Gathering and Checking Metrics

There are many tools designed for recording and processing data: time-tracking tools, ticketing tools, defect management tools, etc. These tools should be made available to project management and should be used to generate project metrics.

A common understanding should be established that will guide the types of data that will be populated with these tools. Guidelines should also be established for entering the data in such a way that accuracy will be maintained. (For example: Will waiting time be removed when entering hours spent on project tickets?)

A schedule should also be established for checking metrics. At a minimum, project metrics should be checked on a weekly basis. Ideally, especially for quick sprints, small development projects, and critical projects, metrics should be generated and checked daily.

Managing by Metrics Can Eliminate SO MANY Problems!

Managing by metrics certainly requires an investment in time and effort. But the payoff can be huge. Simply having the ability to assure that the project remains on target—or if not, knowing the same, and having clues for correcting the problem—is priceless.

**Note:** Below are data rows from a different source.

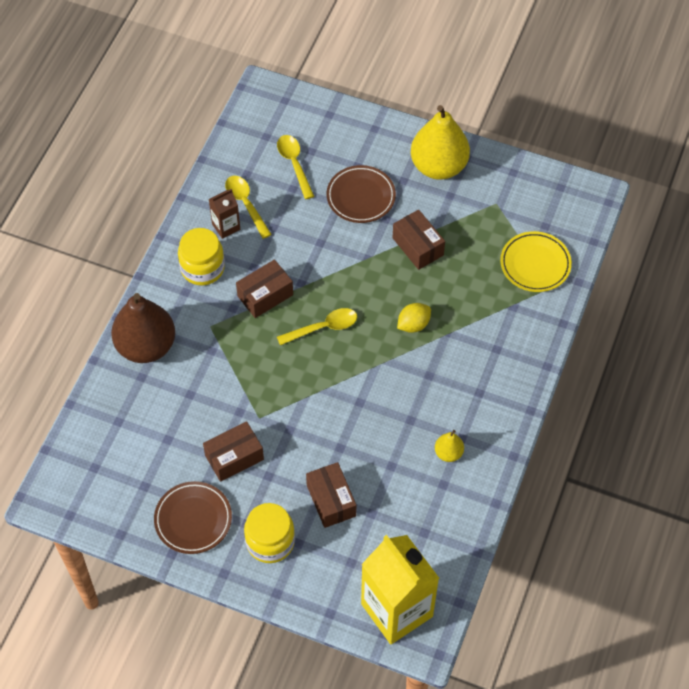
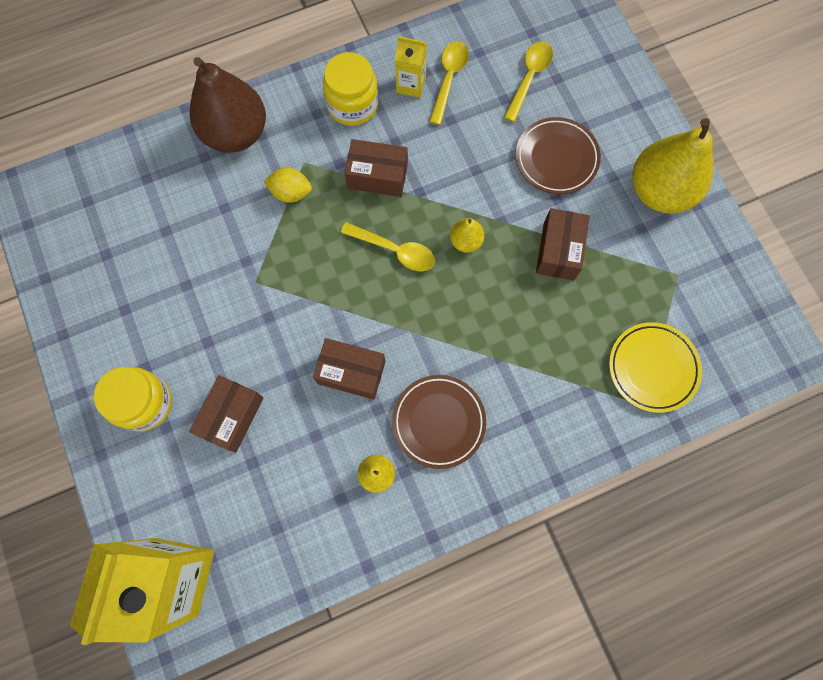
camera: 45 degrees right, 15 degrees up
brown plate [154,481,232,554] -> brown plate moved to [392,375,486,469]
brown box [203,421,264,482] -> brown box moved to [313,338,385,400]
brown carton [209,189,240,239] -> yellow carton [395,36,427,98]
yellow lemon [397,303,431,333] -> yellow lemon moved to [263,168,312,203]
none -> yellow pear [450,218,484,253]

Metrics monitoring can prevent incorrect perceptions of a project from ever taking root. Metrics provide project management with the power to support communications to stakeholders with firm facts and figures instead of best-guess estimations. And metrics can also be used to compare project progress with industry or organizational standards.

Without monitoring your personal metrics, your doctor would be unable to assure that you stay healthy. Similarly, monitoring your project’s metrics are just as important in assuring that your project stays healthy and on-track for achieving project goals.

Because the only thing worse than a sick project? That would be a project that you don’t know is sick!